_DOKUMENTABSCHNITT_:
╔══

Entscheidungsstichwort (Thema)

Grundsicherung für Arbeitsuchende. Leistungen für Auszubildende vor dem 1.4.2011. Unterkunftskostenzuschuss. keine Übernahme von Umzugskosten. Härtefall. Bedarfsunterdeckung. Planwidrige Regelungslücke. Darlehen. Ermessen

 

Leitsatz (amtlich)

§ 22 Abs 7 S 1 SGB 2 (in der vom 1.1.2007 bis zum 27.10.2010 geltenden Fassung) enthält keine Anspruchsgrundlage für die Bewilligung von Umzugskosten.

 

Normenkette

SGB II a.F. § 22 Abs. 1 S. 1, Abs. 3, 6, 7 S. 1, § 7 Abs. 5 S. 1; BAföG § 2 Abs. 1a; BaföG § 12 Abs. 1 Nr. 1; BAföG § 12 Abs. 2-3

 

Tenor

I. Die Berufung der Klägerin gegen das Urteil des Sozialgerichts Chemnitz vom 26. Mai 2011 wird zurückgewiesen.

II. Außergerichtliche Kosten sind nicht zu erstatten.

III. Die Revision wird nicht zugelassen.

 

Tatbestand

Die Klägerin begehrt die Verpflichtung des Beklagten, Umzugskosten in Höhe von 238,00 EUR zu übernehmen.

╚══

_ZU ERLEDIGENDE AUFGABEN_:
[1] Erläutern Sie in ein bis drei Sätzen, was der amtliche Leitsatz des Urteilsauszugs über § 22 Abs 7 S 1 SGB 2 festhält und auf welche Fassung er sich bezieht.
[2] Prüfen Sie anhand des Urteilsauszugs, ob die folgenden Aussagen zutreffen. (a) Die Berufung der Klägerin hatte Erfolg. (b) Die Revision wurde nicht zugelassen. (c) Die Klägerin verlangt Umzugskosten in Höhe von 238,00 EUR. Antworten Sie jeweils mit Ja oder Nein und zitieren Sie die entscheidenden Worte wörtlich.
[3] Geben Sie den Teil des Urteilsauszugs wörtlich wieder, der mit den Worten beginnt, die „Normenkette“ enthalten, und mit „nicht zu erstatten.“ endet.
Die Zeilen im Datenabschnitt stammen aus einer anderen Quelle.

_DATENABSCHNITT_:
╔══

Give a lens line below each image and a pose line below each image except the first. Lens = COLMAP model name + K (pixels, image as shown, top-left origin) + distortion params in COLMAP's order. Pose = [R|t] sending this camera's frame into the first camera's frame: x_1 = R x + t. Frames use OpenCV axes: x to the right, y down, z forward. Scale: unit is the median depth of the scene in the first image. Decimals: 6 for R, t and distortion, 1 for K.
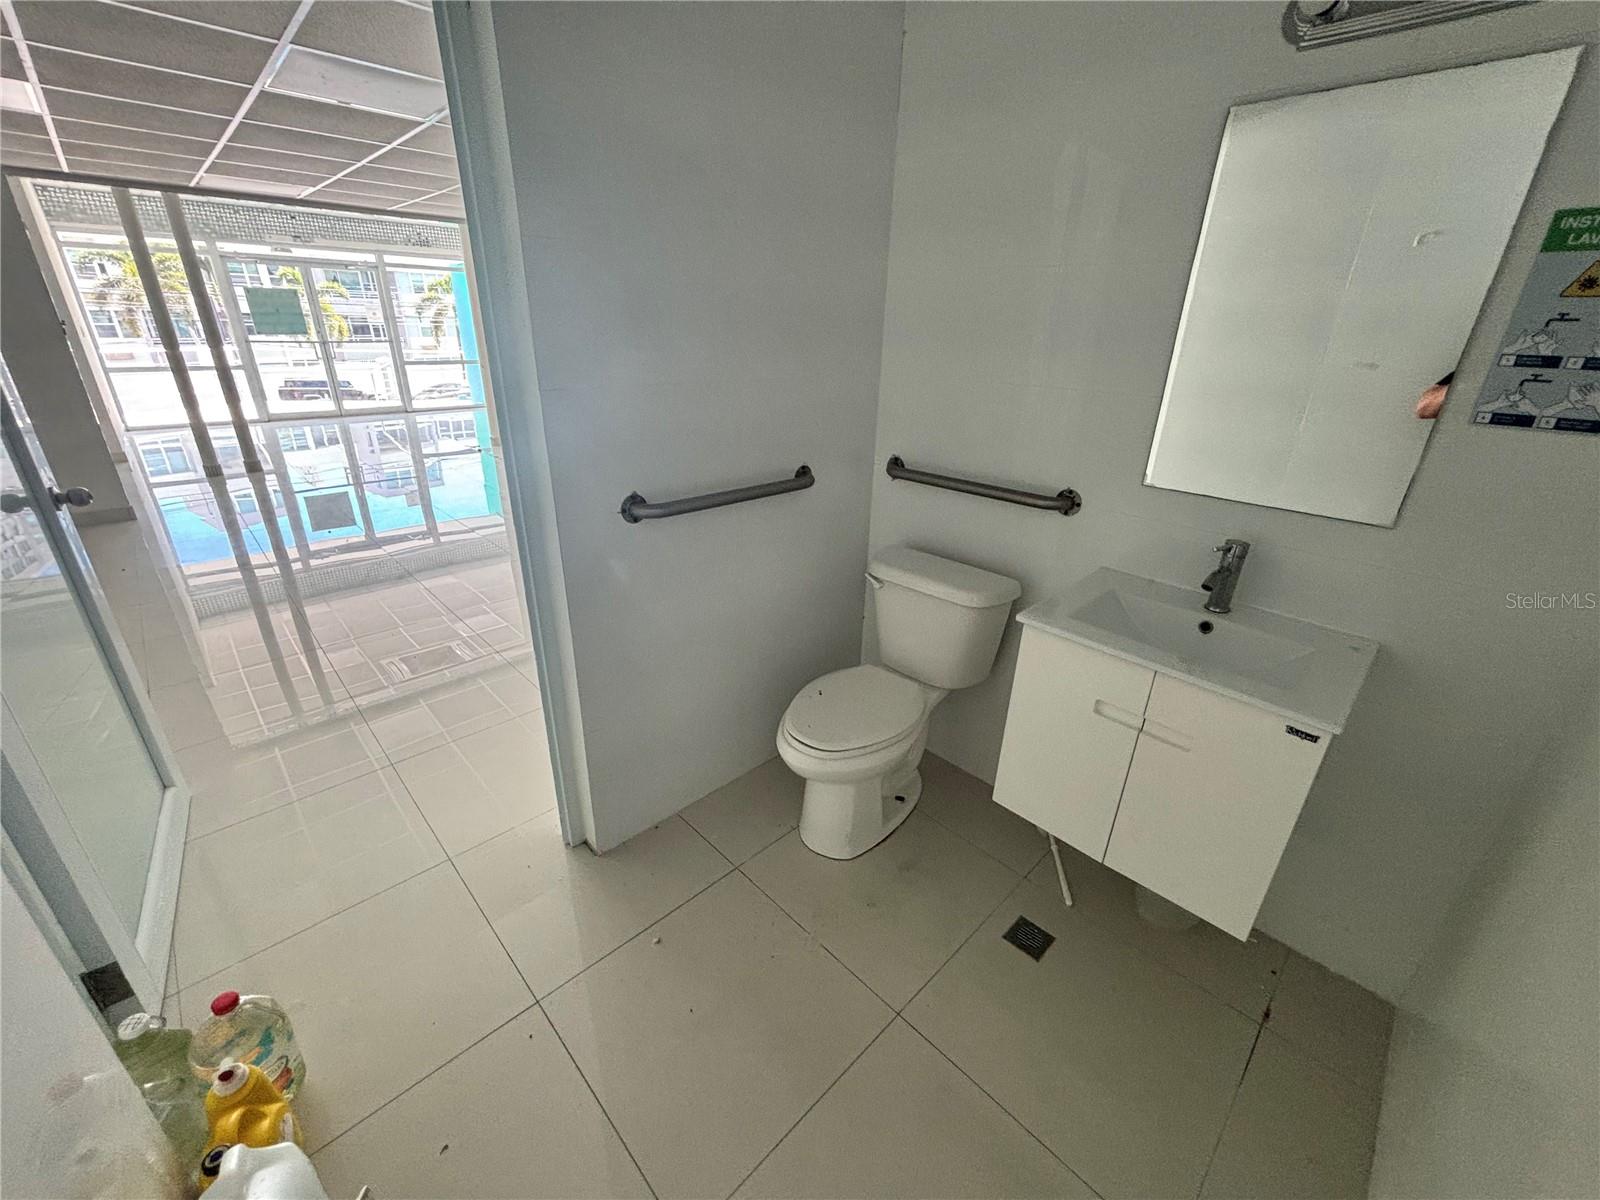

╚══

_ANTWORTEN JE AUFGABE_:
[1] Nach dem amtlichen Leitsatz enthält § 22 Abs 7 S 1 SGB 2 keine Anspruchsgrundlage für die Bewilligung von Umzugskosten. Er bezieht sich auf die Fassung, die vom 1.1.2007 bis zum 27.10.2010 galt.

[2]
(a) Nein: „Die Berufung der Klägerin gegen das Urteil des Sozialgerichts Chemnitz vom 26. Mai 2011 wird zurückgewiesen.“
(b) Ja: „Die Revision wird nicht zugelassen.“
(c) Ja: „Umzugskosten in Höhe von 238,00 EUR zu übernehmen“

[3]
Normenkette

SGB II a.F. § 22 Abs. 1 S. 1, Abs. 3, 6, 7 S. 1, § 7 Abs. 5 S. 1; BAföG § 2 Abs. 1a; BaföG § 12 Abs. 1 Nr. 1; BAföG § 12 Abs. 2-3

 

Tenor

I. Die Berufung der Klägerin gegen das Urteil des Sozialgerichts Chemnitz vom 26. Mai 2011 wird zurückgewiesen.

II. Außergerichtliche Kosten sind nicht zu erstatten.